Text block -
IN a move met with mixed reaction by the owners of land on the 90 Mile beach, Victorian Ombudsman Deborah Glass has recommended people affected by zoning changes and now unable to build should be refunded rates and waste charges.
The 65-year-long saga has been an ongoing heartache for hundreds of purchasers of land, and stretches back to the 1950s when a developer lured people, mostly migrants from Europe, to buy land promoted as a 'slice of paradise on Victoria's Gold Coast'.
Ms Glass decided to investigate after receiving 67 complaints from original landowners, or their relatives, who had raised concerns about Wellington Shire Council's handling of subdivision issues.
Immediately after Wednesday's release of the ombudsman's report, Wellington Shire Council said it acknowledged the findings, had co-operated fully with the investigation, had inherited the problem, and had attempted in good faith to resolve the issues by working with landowners, the state government and other stakeholders.
A council spokesperson said "council notes the ombudsman's finding that overall, council's administrative processes have been transparent and lawful".
On tabling her much-awaited investigation into Wellington Shire's handling of the 90 Mile Beach subdivisions in the Victorian parliament, Ms Glass said she wanted to help bring this "unsatisfactory state of affairs to an end".
She said "people bought land in good faith but were in fact sold a pup" as much of the land between Glomar Beach and Golden Beach cannot be developed "at least in its present form".
"Successive environmental studies confirm what should have been seen at the outset, that it should never have been sold off in the first place," she said.
But landowner Vassily Afcouliotis said the ombudsman's report was "a toothless tiger" and would not change the fact that people had lost their life savings on the blocks.
"I'm sceptical that this report will change anything," he said.
"There are so many untruths around this issue and still things that have not been addressed.
"I've spent the entire morning since the report came out poring over it and I'm not happy with the outcome.
"Ms Glass said the council tried to do the right thing, but they didn't listen to the landowners," he said.
Mr Afcouliotis said he probably would not even ask for the rates refund.
The daughter of an elderly widow, Fay Cerda-Pavia, who sold her block to the council just recently after she and her husband spent years paying rates, said she welcomed the announcement, which she described as symbolic rather than practical.

Jobs -
1. In the article on the 90 Mile Beach land, how many complaints did Ms Glass receive before deciding to investigate?
2. From the 90 Mile Beach article, pull out word for word the stretch from "Immediately after Wednesday's" through "and other stakeholders.".
The lines that come next are not needed here.

Raw records -
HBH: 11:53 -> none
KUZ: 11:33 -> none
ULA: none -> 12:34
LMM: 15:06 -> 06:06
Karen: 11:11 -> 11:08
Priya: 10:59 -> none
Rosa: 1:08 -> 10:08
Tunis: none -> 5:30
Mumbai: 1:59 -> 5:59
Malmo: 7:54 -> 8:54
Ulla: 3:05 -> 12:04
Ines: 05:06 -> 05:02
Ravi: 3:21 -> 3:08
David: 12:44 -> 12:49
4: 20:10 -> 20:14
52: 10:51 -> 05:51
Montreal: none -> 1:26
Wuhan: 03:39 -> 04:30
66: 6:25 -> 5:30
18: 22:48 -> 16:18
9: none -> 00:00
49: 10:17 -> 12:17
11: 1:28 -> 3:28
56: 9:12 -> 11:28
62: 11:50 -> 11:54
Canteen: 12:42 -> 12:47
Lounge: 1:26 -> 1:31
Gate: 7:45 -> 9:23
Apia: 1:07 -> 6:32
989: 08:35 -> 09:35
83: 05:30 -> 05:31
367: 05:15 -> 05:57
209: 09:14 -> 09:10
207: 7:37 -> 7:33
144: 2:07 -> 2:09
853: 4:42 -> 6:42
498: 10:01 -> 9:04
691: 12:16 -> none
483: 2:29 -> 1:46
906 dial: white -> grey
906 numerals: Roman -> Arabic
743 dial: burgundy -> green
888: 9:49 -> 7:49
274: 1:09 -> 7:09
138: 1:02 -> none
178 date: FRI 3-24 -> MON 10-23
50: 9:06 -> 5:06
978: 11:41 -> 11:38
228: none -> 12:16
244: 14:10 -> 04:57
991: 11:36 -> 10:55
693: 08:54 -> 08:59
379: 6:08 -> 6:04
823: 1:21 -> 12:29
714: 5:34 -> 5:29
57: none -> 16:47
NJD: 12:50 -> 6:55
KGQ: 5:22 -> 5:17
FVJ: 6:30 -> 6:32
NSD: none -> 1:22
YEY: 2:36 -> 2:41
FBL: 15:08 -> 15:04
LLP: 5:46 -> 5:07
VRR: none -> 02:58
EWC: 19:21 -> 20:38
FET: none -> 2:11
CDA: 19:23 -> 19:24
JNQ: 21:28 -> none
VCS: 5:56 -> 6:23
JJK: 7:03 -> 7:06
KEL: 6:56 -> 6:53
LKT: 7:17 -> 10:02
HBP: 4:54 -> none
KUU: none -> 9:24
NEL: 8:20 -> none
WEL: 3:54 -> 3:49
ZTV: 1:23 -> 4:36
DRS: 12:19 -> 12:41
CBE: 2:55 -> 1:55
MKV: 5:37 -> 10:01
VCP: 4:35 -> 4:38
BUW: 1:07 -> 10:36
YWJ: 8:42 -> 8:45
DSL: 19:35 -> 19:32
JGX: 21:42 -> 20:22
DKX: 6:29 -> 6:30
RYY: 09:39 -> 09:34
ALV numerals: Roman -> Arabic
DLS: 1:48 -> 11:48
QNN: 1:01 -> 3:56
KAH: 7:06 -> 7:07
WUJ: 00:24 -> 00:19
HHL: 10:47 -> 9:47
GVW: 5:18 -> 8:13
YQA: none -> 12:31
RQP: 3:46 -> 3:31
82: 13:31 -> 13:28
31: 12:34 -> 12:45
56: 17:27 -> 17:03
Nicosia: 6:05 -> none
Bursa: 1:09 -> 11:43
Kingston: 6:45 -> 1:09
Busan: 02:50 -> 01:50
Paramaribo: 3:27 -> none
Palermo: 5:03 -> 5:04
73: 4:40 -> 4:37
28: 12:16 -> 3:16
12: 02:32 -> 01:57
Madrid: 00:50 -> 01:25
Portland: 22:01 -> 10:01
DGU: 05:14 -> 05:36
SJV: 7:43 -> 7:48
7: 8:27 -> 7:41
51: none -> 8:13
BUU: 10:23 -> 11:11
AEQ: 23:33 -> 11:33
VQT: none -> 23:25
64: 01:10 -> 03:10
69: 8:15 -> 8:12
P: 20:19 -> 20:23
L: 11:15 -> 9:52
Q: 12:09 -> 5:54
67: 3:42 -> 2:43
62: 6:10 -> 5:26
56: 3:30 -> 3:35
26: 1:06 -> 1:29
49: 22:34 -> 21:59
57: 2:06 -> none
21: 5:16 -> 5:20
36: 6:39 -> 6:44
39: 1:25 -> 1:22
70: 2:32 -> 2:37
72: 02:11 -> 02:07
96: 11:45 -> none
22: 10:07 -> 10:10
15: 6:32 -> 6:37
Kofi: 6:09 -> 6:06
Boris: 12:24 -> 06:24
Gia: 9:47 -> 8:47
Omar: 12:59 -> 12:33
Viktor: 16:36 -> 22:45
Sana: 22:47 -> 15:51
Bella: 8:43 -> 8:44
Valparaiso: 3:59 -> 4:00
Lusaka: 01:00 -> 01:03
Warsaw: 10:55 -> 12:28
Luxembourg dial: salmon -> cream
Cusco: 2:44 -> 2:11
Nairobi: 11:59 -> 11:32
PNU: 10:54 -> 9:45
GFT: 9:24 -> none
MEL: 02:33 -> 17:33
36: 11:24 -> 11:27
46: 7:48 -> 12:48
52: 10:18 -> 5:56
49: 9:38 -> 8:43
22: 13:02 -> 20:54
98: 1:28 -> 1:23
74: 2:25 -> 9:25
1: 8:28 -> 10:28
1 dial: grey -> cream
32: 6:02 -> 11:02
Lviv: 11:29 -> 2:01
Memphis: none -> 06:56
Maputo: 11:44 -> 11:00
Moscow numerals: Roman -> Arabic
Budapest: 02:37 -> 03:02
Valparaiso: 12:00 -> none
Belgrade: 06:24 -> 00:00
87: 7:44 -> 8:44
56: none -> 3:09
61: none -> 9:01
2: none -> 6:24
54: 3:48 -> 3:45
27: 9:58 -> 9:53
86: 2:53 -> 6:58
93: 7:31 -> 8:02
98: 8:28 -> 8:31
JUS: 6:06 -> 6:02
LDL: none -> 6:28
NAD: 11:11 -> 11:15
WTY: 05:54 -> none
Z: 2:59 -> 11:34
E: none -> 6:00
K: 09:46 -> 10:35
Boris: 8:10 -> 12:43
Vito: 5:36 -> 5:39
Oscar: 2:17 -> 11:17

Expected responses -
1. She received 67 complaints from original landowners or their relatives.

2.
Immediately after Wednesday's release of the ombudsman's report, Wellington Shire Council said it acknowledged the findings, had co-operated fully with the investigation, had inherited the problem, and had attempted in good faith to resolve the issues by working with landowners, the state government and other stakeholders.